* _WHAT YOU WILL DO_
Please retype the text of all the records below word for word, keeping every line as it is, and leave the pictures out of your answer.

* _MATERIAL SUPPLIED_
┄┄┄┄┄┄┄┄┄┄┄┄┄┄┄┄┄┄┄┄
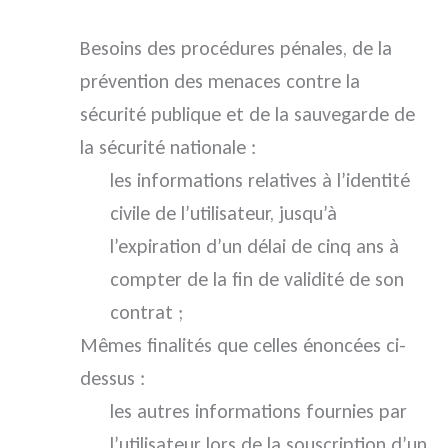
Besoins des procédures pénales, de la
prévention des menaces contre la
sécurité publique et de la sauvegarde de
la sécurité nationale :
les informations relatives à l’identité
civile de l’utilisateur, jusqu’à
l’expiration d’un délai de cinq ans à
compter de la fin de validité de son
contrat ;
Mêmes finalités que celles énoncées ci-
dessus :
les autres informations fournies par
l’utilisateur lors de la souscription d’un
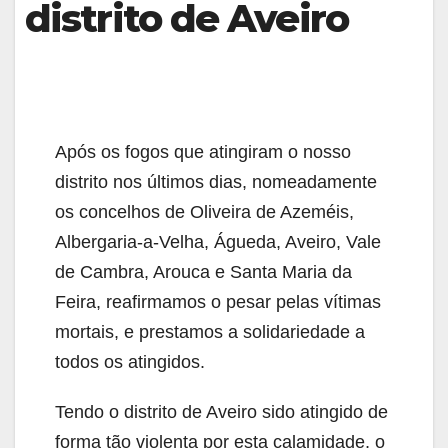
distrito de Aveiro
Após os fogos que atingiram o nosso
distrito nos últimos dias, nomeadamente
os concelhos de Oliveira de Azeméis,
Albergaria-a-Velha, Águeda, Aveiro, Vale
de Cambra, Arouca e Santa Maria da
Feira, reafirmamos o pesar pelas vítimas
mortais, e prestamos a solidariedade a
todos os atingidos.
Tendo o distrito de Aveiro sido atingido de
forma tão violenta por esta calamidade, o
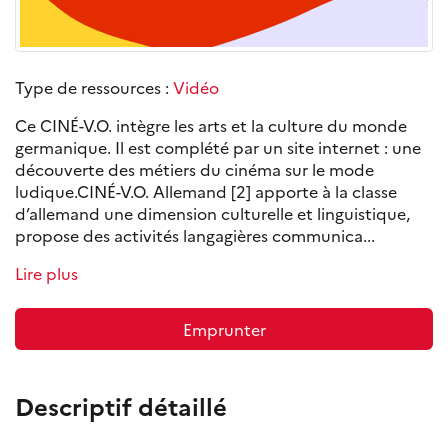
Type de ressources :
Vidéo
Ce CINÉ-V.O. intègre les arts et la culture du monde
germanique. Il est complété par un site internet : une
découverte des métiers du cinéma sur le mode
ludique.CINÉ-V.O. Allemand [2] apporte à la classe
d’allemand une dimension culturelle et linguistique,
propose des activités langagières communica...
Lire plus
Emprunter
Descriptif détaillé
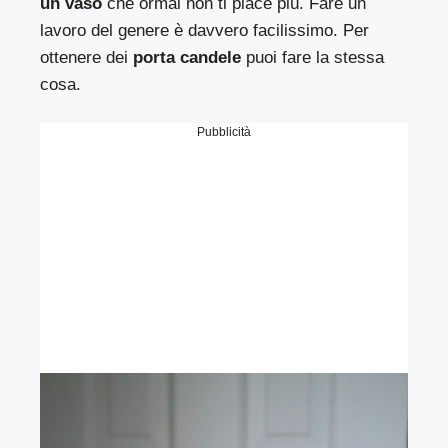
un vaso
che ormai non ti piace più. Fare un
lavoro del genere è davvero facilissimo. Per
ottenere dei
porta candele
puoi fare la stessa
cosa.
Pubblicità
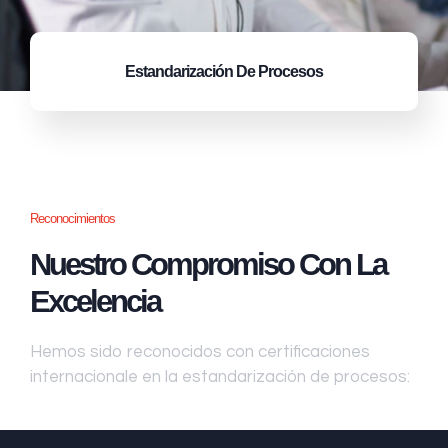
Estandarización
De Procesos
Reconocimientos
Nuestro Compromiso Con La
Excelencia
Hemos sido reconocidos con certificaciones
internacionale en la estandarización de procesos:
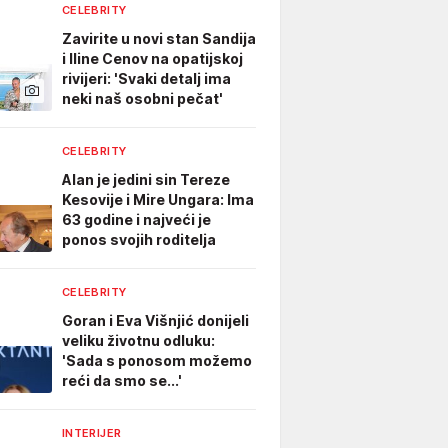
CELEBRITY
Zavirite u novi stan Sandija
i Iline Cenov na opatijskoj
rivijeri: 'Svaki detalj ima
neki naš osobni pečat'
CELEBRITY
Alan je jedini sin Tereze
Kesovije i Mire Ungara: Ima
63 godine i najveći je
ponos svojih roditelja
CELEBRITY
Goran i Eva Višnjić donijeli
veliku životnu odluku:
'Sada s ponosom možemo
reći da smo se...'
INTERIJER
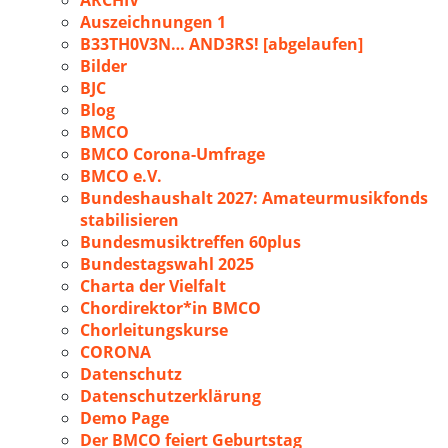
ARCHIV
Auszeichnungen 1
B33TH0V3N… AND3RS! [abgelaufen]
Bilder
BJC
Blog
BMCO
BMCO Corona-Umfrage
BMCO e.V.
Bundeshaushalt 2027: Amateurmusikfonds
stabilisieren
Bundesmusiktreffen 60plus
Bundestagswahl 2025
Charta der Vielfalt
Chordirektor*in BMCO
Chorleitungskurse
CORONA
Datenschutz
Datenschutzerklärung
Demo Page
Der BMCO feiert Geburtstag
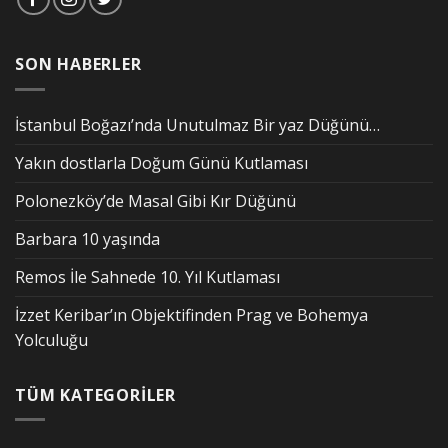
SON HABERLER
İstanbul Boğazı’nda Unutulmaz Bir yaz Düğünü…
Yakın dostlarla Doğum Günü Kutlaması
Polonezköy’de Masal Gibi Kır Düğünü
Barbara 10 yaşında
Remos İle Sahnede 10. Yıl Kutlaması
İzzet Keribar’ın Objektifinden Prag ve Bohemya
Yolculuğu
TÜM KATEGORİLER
┄┄┄┄┄┄┄┄┄┄┄┄┄┄┄┄┄┄┄┄
* _ANSWER TO THE PROBLEM_
Besoins des procédures pénales, de la
prévention des menaces contre la
sécurité publique et de la sauvegarde de
la sécurité nationale :
les informations relatives à l’identité
civile de l’utilisateur, jusqu’à
l’expiration d’un délai de cinq ans à
compter de la fin de validité de son
contrat ;
Mêmes finalités que celles énoncées ci-
dessus :
les autres informations fournies par
l’utilisateur lors de la souscription d’un
distrito de Aveiro
Após os fogos que atingiram o nosso
distrito nos últimos dias, nomeadamente
os concelhos de Oliveira de Azeméis,
Albergaria-a-Velha, Águeda, Aveiro, Vale
de Cambra, Arouca e Santa Maria da
Feira, reafirmamos o pesar pelas vítimas
mortais, e prestamos a solidariedade a
todos os atingidos.
Tendo o distrito de Aveiro sido atingido de
forma tão violenta por esta calamidade, o
Type de ressources :
Vidéo
Ce CINÉ-V.O. intègre les arts et la culture du monde
germanique. Il est complété par un site internet : une
découverte des métiers du cinéma sur le mode
ludique.CINÉ-V.O. Allemand [2] apporte à la classe
d’allemand une dimension culturelle et linguistique,
propose des activités langagières communica...
Lire plus
Emprunter
Descriptif détaillé
un vaso
che ormai non ti piace più. Fare un
lavoro del genere è davvero facilissimo. Per
ottenere dei
porta candele
puoi fare la stessa
cosa.
Pubblicità
Estandarización
De Procesos
Reconocimientos
Nuestro Compromiso Con La
Excelencia
Hemos sido reconocidos con certificaciones
internacionale en la estandarización de procesos:
CELEBRITY
Zavirite u novi stan Sandija
i Iline Cenov na opatijskoj
rivijeri: 'Svaki detalj ima
neki naš osobni pečat'
CELEBRITY
Alan je jedini sin Tereze
Kesovije i Mire Ungara: Ima
63 godine i najveći je
ponos svojih roditelja
CELEBRITY
Goran i Eva Višnjić donijeli
veliku životnu odluku:
'Sada s ponosom možemo
reći da smo se...'
INTERIJER
ARCHIV
Auszeichnungen 1
B33TH0V3N… AND3RS! [abgelaufen]
Bilder
BJC
Blog
BMCO
BMCO Corona-Umfrage
BMCO e.V.
Bundeshaushalt 2027: Amateurmusikfonds
stabilisieren
Bundesmusiktreffen 60plus
Bundestagswahl 2025
Charta der Vielfalt
Chordirektor*in BMCO
Chorleitungskurse
CORONA
Datenschutz
Datenschutzerklärung
Demo Page
Der BMCO feiert Geburtstag
SON HABERLER
İstanbul Boğazı’nda Unutulmaz Bir yaz Düğünü…
Yakın dostlarla Doğum Günü Kutlaması
Polonezköy’de Masal Gibi Kır Düğünü
Barbara 10 yaşında
Remos İle Sahnede 10. Yıl Kutlaması
İzzet Keribar’ın Objektifinden Prag ve Bohemya
Yolculuğu
TÜM KATEGORİLER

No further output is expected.